発達障害の強み
「佐賀のがばいばあちゃん」
島田洋七の自伝で、かなり前にヒットした本です。映画化もされてました(いつの間にか)
これ、私の人生を変えた1冊です。
戦後の動乱期、広島に暮らす昭広(島田洋七の本名)少年は母親に女手ひとつで育てられている。働く母を恋しがって、まだ幼い昭広が物騒な夜の盛り場にやってくるため、懸念した母親がだますようにして、佐賀の昭広の祖母・おさのばあちゃん(本名は徳永サノ)の家へ送るところから物語が始まる。
おさのばあちゃんの家は超のつく貧乏であり、ばあちゃんは苦労人だった。だがそれ以上に、明るく逞しい「がばいばあちゃん」であった。奇想天外なアイデア、破天荒な発言で昭広をけむに巻く。最初は驚かされっぱなしだった昭広だが、佐賀にも、学校の友達にも、そしてばあちゃんとの「由緒正しい貧乏」暮らしにも馴染んでいった。
Wikiより
あらすじはこんな感じです。

*記録*.
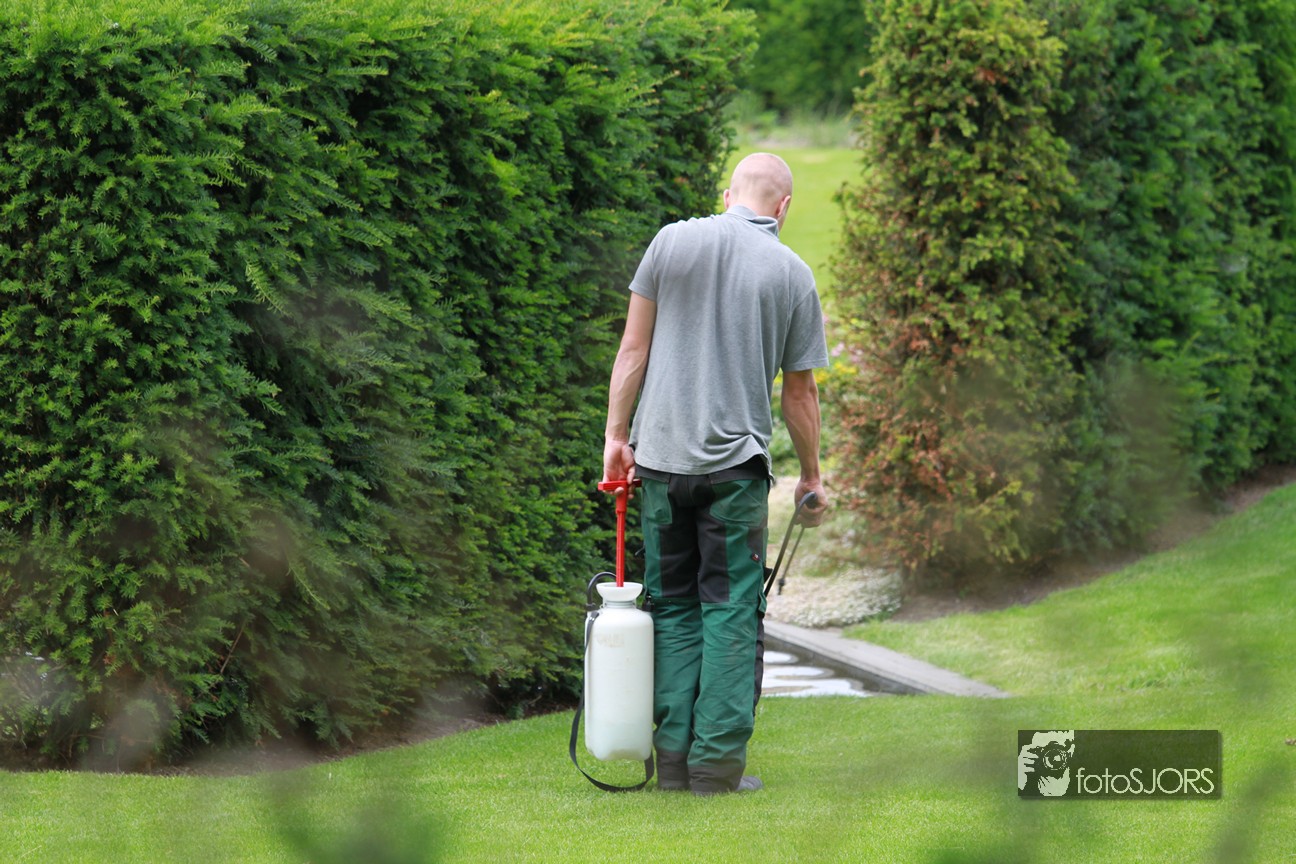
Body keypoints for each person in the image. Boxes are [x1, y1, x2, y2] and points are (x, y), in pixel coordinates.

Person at [601, 152, 830, 795]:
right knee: (729, 612)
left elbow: (633, 349)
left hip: (658, 463)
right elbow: (800, 394)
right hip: (733, 472)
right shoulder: (792, 274)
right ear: (783, 207)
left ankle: (674, 764)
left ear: (727, 195)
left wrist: (617, 437)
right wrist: (812, 477)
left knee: (673, 607)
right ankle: (716, 768)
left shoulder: (670, 242)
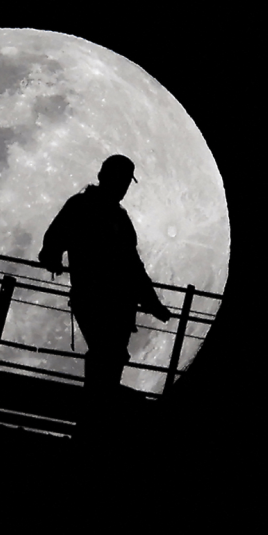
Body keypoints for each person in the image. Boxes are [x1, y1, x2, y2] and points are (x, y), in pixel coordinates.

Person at [38, 154, 172, 445]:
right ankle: (94, 428)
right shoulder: (92, 209)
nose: (123, 187)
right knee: (107, 359)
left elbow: (132, 265)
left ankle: (91, 427)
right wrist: (52, 256)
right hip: (99, 300)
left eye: (125, 182)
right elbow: (54, 242)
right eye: (121, 180)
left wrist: (150, 301)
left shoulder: (106, 214)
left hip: (112, 303)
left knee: (107, 362)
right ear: (105, 177)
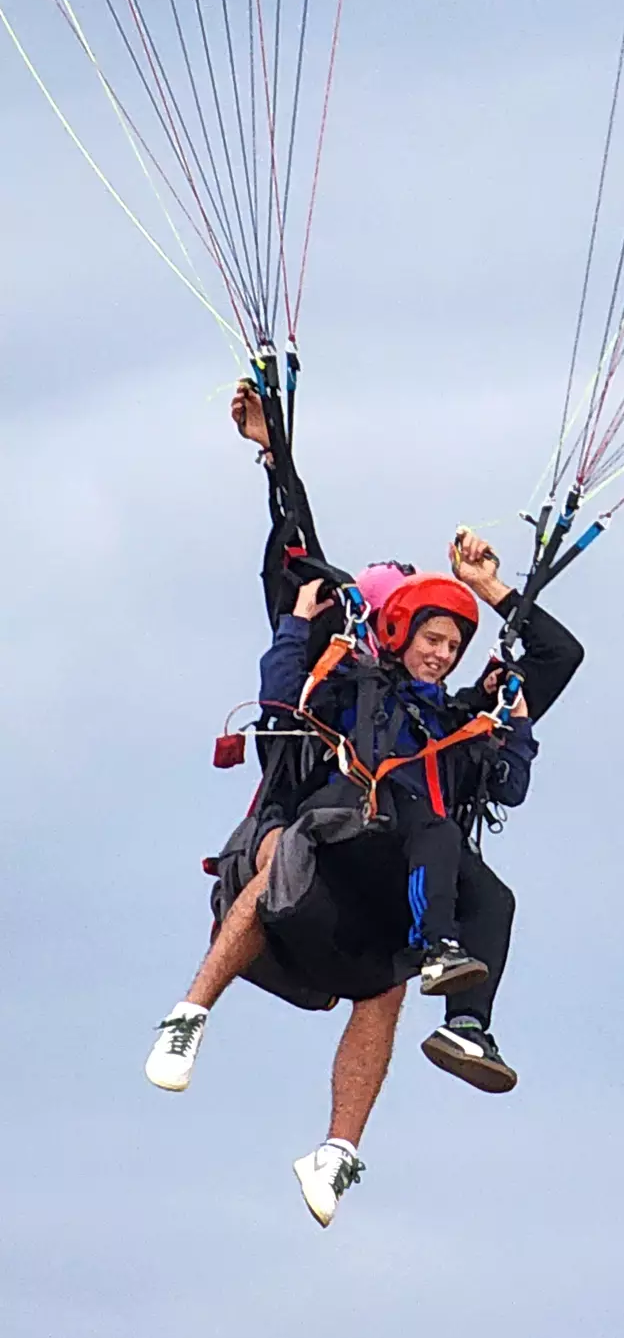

*練習問題*.
**A)** 「佐賀のがばいばあちゃん」の紹介文で、昭広が馴染んでいったと書かれているものをすべて挙げると何ですか？
**B)** 「佐賀のがばいばあちゃん」の紹介文を、最後の文に続けて書き継いでもらえますか？

*番号別解答*.
**A)** 佐賀、学校の友達、ばあちゃんとの「由緒正しい貧乏」暮らし

**B)**
とある日、高価な食べ物を「食べてみたい」と、欲しがる洋七(孫)に、
祖母は「うまいから高いんじゃない、珍しいから高いんだ」と言います。
珍しいものは、価値が倍増する
このエピソード、「買えないものを、欲しい欲しいと思い続けるより、発想の転換をしよう」というのが島田洋七さんが、伝えたいことです。
それは100も承知です。
それでも
「ちょっと変な人」
「珍しい人」
と評価されてきた私。
自己肯定感は爆上がりです。
珍しいだけで、高いんです。
大事なのでもう一度いいます。
珍しいだけで、価値が高いんです。
本当に、珍しいだけで高いの?価値があるの?
正確には、違います。
珍しくても、不味いものは嫌われます。
珍しくても、有害なものは嫌われます。
でも、
ちょっとだけでも、美味ければ、
珍しいモノの価値は爆上がりです。
ちょっとだけでもキレイならば、
珍しいものの価値は爆上がりです。
宝石も、ガラス片も、キラキラしてきれい。
宝石は大事に宝石箱に仕舞われる。
一方、ガラス片は、不燃ごみとして捨てられる。
その違いは珍しいか、否かだけ。
日本は資本主義社会です。
100円の価格がつくということは100円の価値がある。
1000円の価格がつくということは1000円の価値がある。
つまり、1000円のマンゴーは100円のバナナよりも10倍の方がある。とみんなが思っているということです。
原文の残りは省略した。